Copy out the rows, unchanged, from their very first line through the line that contains "Việc đầu tư vào", including both the first and last lines.

▶ _Dataset_
►

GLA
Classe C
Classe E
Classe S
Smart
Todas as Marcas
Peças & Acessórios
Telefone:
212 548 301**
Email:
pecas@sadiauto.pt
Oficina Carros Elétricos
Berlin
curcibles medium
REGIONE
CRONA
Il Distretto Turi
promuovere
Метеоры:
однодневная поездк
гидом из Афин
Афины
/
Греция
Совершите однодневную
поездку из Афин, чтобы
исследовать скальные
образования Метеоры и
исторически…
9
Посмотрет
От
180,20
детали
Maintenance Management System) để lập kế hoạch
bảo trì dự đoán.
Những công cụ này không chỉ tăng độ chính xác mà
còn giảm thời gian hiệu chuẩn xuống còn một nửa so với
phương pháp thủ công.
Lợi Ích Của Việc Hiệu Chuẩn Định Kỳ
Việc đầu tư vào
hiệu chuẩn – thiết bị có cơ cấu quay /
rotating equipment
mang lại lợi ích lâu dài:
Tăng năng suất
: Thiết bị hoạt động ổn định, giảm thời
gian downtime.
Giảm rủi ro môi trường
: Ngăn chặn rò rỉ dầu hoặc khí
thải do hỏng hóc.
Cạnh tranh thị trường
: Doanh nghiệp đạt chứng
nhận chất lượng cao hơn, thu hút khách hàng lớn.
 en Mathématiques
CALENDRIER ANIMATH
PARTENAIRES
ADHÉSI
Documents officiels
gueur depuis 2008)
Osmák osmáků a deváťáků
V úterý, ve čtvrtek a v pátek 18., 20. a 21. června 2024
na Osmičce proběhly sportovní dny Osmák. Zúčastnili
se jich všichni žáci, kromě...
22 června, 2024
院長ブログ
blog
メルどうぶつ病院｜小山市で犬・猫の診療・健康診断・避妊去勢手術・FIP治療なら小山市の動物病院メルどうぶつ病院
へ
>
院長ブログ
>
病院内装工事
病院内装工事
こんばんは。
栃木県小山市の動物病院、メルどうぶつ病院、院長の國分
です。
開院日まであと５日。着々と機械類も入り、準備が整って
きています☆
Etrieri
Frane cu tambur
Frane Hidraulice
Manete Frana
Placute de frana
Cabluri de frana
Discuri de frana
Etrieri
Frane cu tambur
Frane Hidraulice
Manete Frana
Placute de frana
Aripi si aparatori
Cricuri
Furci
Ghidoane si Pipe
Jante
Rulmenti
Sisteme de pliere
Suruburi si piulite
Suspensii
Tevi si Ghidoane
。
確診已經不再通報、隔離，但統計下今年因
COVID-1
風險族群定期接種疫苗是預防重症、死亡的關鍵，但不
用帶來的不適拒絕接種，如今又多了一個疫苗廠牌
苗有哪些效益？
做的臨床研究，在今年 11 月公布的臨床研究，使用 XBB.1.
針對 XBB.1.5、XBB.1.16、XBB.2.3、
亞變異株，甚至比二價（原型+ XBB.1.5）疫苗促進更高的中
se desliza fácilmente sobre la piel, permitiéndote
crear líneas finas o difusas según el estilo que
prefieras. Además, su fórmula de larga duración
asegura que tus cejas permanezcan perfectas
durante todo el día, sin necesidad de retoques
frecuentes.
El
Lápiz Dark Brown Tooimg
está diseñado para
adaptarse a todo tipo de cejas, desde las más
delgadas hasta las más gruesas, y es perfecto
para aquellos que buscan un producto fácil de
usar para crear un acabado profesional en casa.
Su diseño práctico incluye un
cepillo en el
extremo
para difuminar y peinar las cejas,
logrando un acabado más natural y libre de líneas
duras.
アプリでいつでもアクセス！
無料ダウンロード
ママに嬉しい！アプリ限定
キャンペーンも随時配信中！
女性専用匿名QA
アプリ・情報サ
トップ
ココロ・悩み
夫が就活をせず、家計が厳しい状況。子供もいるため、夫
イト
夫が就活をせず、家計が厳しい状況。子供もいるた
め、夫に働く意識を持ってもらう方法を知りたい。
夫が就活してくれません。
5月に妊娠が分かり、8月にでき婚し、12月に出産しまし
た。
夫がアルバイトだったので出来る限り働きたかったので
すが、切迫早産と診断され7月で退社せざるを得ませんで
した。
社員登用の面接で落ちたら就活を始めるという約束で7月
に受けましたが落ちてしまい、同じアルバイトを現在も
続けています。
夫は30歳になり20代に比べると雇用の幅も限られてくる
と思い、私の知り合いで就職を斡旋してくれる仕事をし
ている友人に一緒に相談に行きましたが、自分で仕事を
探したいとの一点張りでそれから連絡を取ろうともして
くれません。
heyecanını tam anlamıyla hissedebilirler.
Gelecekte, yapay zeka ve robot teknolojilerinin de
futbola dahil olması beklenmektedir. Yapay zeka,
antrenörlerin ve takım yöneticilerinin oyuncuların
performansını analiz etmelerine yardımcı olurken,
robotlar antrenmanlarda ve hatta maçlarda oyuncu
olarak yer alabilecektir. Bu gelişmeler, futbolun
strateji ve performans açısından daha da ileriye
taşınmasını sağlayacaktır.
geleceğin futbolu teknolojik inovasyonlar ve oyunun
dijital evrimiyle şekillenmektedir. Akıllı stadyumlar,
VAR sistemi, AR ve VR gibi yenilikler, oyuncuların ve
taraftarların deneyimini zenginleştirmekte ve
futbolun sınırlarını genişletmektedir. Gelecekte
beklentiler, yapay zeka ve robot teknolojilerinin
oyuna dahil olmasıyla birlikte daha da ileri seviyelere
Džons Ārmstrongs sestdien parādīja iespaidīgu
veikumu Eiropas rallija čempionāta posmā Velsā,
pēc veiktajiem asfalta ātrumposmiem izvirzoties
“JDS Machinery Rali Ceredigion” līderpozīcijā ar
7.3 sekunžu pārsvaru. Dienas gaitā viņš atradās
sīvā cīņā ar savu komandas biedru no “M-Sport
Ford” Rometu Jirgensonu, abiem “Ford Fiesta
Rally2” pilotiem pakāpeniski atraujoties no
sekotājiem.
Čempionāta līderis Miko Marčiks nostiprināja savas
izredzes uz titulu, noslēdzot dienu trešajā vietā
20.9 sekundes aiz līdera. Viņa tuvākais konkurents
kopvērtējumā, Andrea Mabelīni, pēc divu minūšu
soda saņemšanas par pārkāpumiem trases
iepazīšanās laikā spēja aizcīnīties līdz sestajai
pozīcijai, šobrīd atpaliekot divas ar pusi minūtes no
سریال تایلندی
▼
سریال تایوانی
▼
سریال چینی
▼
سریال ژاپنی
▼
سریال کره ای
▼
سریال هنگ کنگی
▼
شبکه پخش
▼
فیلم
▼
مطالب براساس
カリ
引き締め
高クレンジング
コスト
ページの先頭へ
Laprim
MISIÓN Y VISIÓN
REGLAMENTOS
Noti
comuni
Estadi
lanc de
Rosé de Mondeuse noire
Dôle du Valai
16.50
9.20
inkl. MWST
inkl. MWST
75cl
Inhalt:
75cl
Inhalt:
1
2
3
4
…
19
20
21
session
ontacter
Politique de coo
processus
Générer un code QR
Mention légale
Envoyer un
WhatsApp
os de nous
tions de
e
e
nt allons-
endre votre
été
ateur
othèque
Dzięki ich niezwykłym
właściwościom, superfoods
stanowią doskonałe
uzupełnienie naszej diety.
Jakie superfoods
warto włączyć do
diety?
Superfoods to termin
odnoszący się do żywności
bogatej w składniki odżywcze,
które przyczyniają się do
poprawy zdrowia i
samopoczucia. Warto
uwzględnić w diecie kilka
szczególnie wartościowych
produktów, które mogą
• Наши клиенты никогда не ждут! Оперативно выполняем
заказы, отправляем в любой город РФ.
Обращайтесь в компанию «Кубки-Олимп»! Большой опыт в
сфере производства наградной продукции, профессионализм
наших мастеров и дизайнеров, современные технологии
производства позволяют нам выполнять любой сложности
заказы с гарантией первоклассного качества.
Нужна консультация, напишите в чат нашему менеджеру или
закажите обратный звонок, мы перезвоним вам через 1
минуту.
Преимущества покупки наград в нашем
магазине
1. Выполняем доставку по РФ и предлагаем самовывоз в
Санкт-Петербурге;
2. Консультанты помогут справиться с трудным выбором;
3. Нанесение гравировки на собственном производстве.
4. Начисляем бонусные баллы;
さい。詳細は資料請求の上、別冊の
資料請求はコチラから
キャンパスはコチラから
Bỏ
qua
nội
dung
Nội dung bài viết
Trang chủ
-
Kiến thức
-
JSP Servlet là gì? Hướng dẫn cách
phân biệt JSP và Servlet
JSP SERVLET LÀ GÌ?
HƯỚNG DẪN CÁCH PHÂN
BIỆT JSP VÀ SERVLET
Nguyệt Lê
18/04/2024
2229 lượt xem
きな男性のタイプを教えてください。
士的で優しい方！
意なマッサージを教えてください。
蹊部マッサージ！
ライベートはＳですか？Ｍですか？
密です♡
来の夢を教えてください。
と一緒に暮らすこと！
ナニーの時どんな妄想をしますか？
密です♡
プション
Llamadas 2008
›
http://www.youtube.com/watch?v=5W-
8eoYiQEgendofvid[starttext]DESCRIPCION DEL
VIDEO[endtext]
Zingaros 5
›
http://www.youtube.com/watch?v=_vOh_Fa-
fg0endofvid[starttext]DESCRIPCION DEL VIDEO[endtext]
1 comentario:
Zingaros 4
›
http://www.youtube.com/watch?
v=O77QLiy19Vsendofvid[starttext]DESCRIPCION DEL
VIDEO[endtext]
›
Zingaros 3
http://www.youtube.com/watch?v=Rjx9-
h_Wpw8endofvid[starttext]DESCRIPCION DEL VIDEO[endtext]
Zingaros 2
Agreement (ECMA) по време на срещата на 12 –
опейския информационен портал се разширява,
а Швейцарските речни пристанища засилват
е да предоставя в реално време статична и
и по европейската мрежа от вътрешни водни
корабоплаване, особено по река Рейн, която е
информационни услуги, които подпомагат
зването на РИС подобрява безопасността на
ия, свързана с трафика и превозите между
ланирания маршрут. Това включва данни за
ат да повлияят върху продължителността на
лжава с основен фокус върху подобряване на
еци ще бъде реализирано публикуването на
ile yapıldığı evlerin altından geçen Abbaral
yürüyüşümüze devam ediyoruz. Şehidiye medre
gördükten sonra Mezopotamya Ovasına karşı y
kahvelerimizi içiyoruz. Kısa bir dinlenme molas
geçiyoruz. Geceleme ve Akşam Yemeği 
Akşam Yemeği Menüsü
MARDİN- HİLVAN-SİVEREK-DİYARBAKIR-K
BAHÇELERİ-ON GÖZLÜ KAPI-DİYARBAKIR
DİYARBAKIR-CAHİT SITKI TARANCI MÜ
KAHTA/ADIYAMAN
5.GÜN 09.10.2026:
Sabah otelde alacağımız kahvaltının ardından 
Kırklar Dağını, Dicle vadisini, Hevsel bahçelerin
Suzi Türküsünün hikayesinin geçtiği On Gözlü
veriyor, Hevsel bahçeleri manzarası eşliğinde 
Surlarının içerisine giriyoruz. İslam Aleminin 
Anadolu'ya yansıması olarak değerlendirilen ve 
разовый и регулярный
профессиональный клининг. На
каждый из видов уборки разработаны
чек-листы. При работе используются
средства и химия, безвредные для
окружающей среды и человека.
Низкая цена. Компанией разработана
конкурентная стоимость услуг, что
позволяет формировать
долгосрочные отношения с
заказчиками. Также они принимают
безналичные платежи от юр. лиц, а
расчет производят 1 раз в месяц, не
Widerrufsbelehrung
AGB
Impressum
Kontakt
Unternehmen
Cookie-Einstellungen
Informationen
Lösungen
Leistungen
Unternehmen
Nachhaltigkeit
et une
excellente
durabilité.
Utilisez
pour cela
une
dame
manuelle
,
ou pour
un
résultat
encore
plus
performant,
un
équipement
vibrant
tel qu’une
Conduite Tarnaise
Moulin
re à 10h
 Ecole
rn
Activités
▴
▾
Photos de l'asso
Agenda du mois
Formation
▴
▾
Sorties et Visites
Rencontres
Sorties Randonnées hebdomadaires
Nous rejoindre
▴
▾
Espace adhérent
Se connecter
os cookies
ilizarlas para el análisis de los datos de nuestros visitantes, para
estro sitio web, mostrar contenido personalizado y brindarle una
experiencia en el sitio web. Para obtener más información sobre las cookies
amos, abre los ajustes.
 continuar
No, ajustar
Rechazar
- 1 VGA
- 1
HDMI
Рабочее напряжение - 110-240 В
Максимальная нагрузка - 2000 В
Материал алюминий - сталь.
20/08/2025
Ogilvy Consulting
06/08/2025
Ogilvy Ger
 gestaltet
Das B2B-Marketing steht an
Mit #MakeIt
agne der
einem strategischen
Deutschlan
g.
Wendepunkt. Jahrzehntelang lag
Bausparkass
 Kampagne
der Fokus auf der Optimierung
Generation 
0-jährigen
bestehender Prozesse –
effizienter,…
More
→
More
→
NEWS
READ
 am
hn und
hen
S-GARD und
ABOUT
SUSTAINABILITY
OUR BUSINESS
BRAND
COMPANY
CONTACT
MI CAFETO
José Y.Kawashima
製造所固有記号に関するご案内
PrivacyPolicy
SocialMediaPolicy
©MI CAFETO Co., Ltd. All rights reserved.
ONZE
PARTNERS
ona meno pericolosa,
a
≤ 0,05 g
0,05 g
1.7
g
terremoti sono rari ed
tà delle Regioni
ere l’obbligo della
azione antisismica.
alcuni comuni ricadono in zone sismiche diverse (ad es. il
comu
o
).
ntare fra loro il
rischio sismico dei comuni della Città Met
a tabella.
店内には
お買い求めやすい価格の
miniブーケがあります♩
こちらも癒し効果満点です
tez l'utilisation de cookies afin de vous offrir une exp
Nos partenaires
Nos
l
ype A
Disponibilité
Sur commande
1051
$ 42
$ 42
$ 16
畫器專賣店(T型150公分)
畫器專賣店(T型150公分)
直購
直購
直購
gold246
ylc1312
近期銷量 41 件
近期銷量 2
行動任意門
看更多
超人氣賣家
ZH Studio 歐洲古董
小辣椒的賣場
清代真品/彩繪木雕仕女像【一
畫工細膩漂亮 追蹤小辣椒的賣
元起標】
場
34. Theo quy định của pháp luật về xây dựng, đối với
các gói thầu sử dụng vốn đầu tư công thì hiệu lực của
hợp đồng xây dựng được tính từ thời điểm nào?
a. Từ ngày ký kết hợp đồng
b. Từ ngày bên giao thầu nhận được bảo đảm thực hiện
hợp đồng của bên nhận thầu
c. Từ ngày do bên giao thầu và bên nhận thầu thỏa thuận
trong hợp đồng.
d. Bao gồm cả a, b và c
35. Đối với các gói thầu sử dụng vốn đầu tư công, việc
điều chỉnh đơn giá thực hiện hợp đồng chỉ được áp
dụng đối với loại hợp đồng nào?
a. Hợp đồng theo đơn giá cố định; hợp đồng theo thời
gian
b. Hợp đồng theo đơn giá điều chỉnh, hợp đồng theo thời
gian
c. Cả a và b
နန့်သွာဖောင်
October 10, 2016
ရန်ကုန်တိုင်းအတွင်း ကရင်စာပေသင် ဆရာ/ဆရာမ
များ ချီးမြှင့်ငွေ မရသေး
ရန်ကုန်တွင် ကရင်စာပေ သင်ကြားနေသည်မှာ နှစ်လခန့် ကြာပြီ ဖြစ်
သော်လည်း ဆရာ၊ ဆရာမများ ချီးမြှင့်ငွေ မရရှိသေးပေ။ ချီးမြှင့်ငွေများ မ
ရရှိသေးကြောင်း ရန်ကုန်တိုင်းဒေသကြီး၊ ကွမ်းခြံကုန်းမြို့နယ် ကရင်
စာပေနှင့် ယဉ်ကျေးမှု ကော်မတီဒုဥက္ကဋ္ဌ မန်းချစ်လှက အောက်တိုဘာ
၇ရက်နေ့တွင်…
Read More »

◄

▶ _The answer_
GLA
Classe C
Classe E
Classe S
Smart
Todas as Marcas
Peças & Acessórios
Telefone:
212 548 301**
Email:
pecas@sadiauto.pt
Oficina Carros Elétricos
Berlin
curcibles medium
REGIONE
CRONA
Il Distretto Turi
promuovere
Метеоры:
однодневная поездк
гидом из Афин
Афины
/
Греция
Совершите однодневную
поездку из Афин, чтобы
исследовать скальные
образования Метеоры и
исторически…
9
Посмотрет
От
180,20
детали
Maintenance Management System) để lập kế hoạch
bảo trì dự đoán.
Những công cụ này không chỉ tăng độ chính xác mà
còn giảm thời gian hiệu chuẩn xuống còn một nửa so với
phương pháp thủ công.
Lợi Ích Của Việc Hiệu Chuẩn Định Kỳ
Việc đầu tư vào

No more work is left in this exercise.